Oral presentation

Cutting-edge computational research to investigate and address the climate change challenge

Giovanni Aloisio

University of Salento & CMCC Foundation, Italy

Modelling the climate system is a big challenge, requiring the simulation of several interacting and complex processes, as well as their analysis at different time and spatial scales. Climate system modelling also requires sophisticated numerical models, due to the inherently non-linear governing equations and huge computational resources are needed to solve billions of individual equations describing the physical processes at different scales. Moreover, one of the main issues in climate science is the quantification of uncertainty and its reduction. This requires increases in model resolution and large-scale ensemble runs to generate accurate statistical information.

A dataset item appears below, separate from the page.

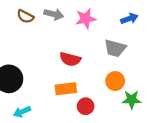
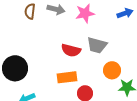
brown semicircle: (25, 16) -> (30, 11), turned 70
gray trapezoid: (115, 48) -> (97, 45), moved

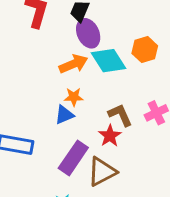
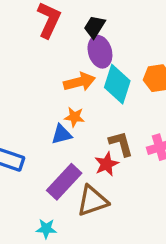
cyan diamond: (109, 61) -> (117, 84), turned 42

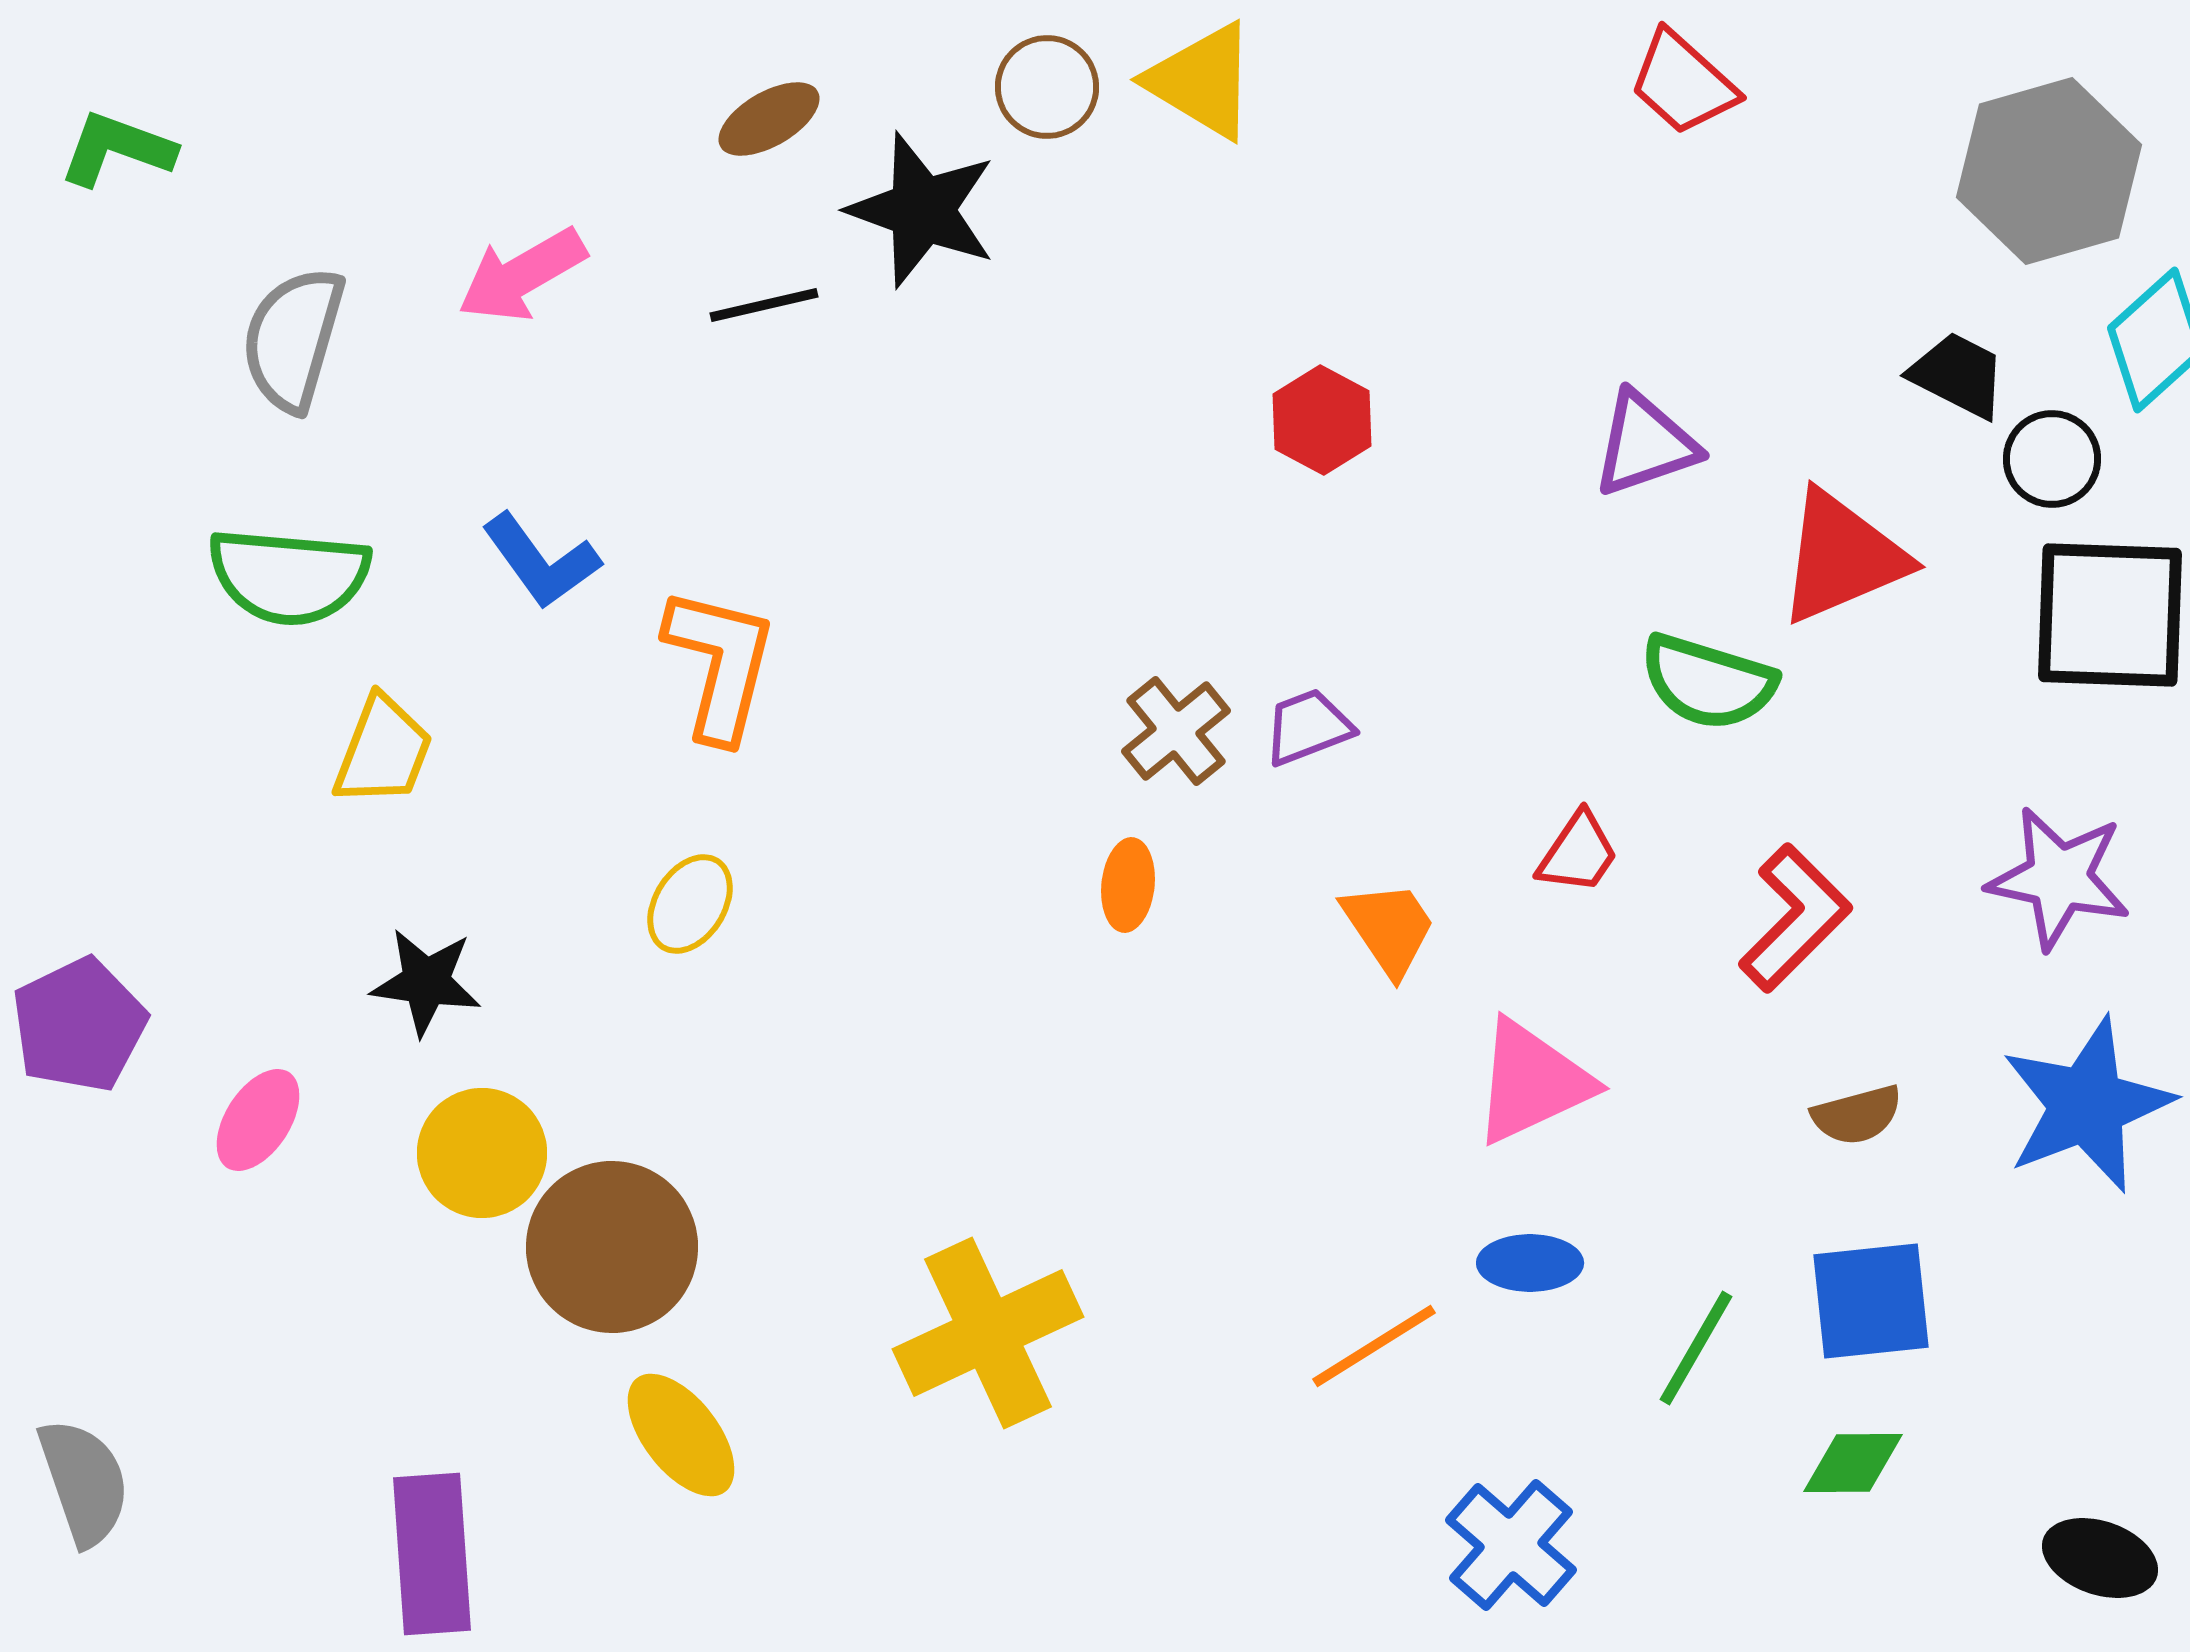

Access to large computational capabilities for climate modelling is then required to meet the need for higher spatial and temporal resolution, better physical process representation, explicit modelling of more biogeochemical processes, much longer runs and larger ensembles. Clearly, as the resolution increases, extreme data issues also arise, since a larger amount of data needs to be managed at and moved across the different memory hierarchy levels of the computing system. However, the climate modelling community is struggling to exploit the current generation of computing systems efficiently, as most of the climate codes have not been designed to efficiently use the available cores, which are already heading towards tens and hundreds of thousands. Indeed, the achieved efficiencies are currently well below 10% of peak performance for most climate codes. The situation is likely to get worse over the next years, as the memory per core and memory bandwidth per core fall causing inter-processor communication overheads to increase even further. It seems clear that to contend with the challenges posed by current and expected architectures, many of the algorithms and numeric approaches currently in use need re-designing. A co-design approach, involving mathematicians, climate and computational scientists and technology providers, is required to solve these scientific and computational grand challenges.